If you’re shopping for a new car, then chances are you’ve come across the term “rightsizing”.You may have seen the word in ads or heard about it from friends. Most dictionaries define it as “to convert something into an appropriate or optimal size”.
For carmakers, rightsizing means engineering models that are just the right size for their segment, and ensuring that each one is powered by just the right engine.
Naturally, this is easier said than done. Who can say for certain how big or small a particular model in a segment should be? And who can determine for sure how much performance it should have?
One thing you can’t argue with, though, is the fact that when it comes to hatchbacks, the Volkswagen Golf is the benchmark.
The VW Golf, now in its seventh generation, has been such a success that even the segment it competes in is called the Golf segment.
There are many factors responsible for the Golf’s continued popularity. But the overall one is the fact that it is a perfect example of rightsizing.

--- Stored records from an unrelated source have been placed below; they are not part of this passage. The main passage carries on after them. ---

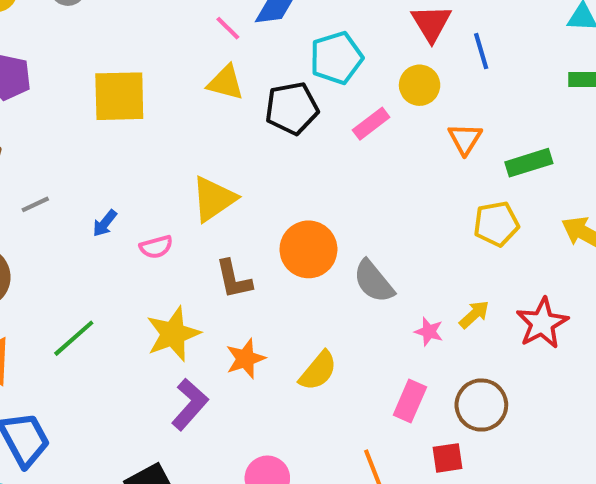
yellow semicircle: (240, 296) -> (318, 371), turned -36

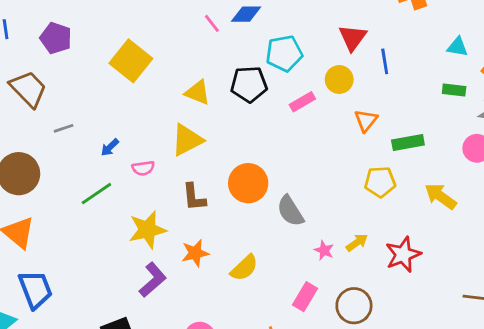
yellow triangle: (226, 83) -> (198, 92), moved
yellow square: (119, 96) -> (131, 61), turned 33
green line: (74, 338) -> (96, 194), moved

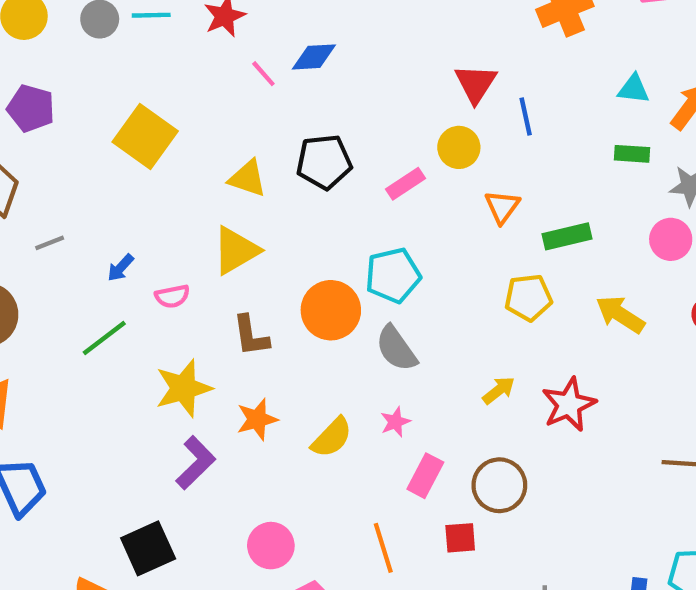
cyan pentagon: (284, 53) -> (393, 275), moved
pink star: (324, 250) -> (395, 422), moved, turned 30

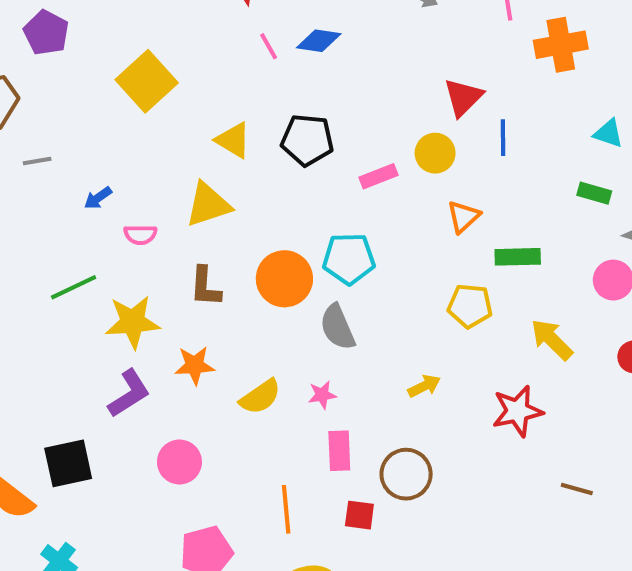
green line: (104, 338) -> (74, 287), moved
red star: (569, 405) -> (517, 411), moved
pink rectangle: (425, 476) -> (339, 451), turned -42
pink circle: (271, 546) -> (179, 462), moved

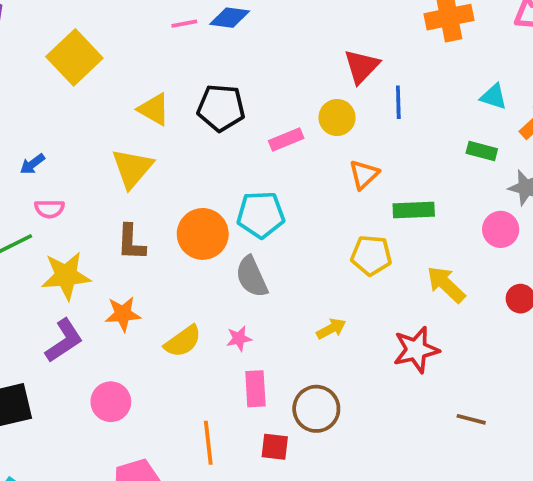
pink line: (269, 46) -> (184, 24), turned -70
yellow triangle: (208, 205) -> (132, 168), turned -30
pink semicircle: (140, 235) -> (50, 209), moved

Sure, you could buy an equivalent 1.6-litre saloon and literally get “more car” for your money. But do you really need a bigger vehicle in the first place?
The VW Golf is a lot more nimble and manoeuvrable than a conventional saloon. And with its tailgate and split-folding rear seats, the Golf is also a lot more flexible when it comes to stowing cargo.
Practicality aside, the Golf, especially the 1.4-litre EQP variant, has plenty of standard kit such as the snazzy Discover Pro infotainment system with an 8-inch touchscreen, bi-xenon headlamps and an electronic parking brake with auto hold function.
There’s even a Park Assist function that can help you with parallel parking manoeuvres. Park Assist can even prevent fender benders by also getting you out of tight parking spaces.
The Golf 1.4 not only has the right size and equipment. It also has the right amount of power. Its 1.4-litre might seem small on paper, but thanks to a turbocharger, this powerplant churns out 125bhp and a very healthy 200Nm of torque from just 1400rpm. The Golf also averages up to 19.6km per litre of petrol.
This sort of performance and efficiency is unmatched by any naturally aspirated 1.6-litre engine.
SMALL AND MIGHTY
Volkswagen’s expertise at building hatchbacks is also evident in the Polo, which, like its larger sibling, also defines a segment – superminis.
Most superminis are entry-level hatchbacks that function as little city runabouts. But unlike the majority of superminis, which still utilise naturally aspirated motors, the VW Polo has a turbocharged 1.2-litre inline-4 capable of 90bhp and 160Nm – the latter from 1400rpm.
Like its bigger Golf sibling, the Polo delivers more torque than its segment rivals. In city driving, it is lowend torque, not horsepower, that ultimately matters.
In our urban landscape, the Polo’s compact size and punchy motor enable its driver to zip past slower traffic with ease.
Part of what makes the Polo such a fun drive is its gearbox, a rapid-shifting 7-speed dual-clutch. It is quicker than regular automatic transmissions, and its seamless nature means a more efficient transfer of power.
So it’s no surprise that the Polo manages a combined fuel consumption of 21.3km per litre, a figure its rivals can’t beat.
The Polo isn’t just more frugal. With features like LED headlamps, six airbags and ESP, it offers higher security, too.
Rightsizing is a balancing act that’s not easy to accomplish. But the Golf and Polo models have certainly proven that Volkswagen’s strategy of “smaller size, bigger performance” is the right way to go.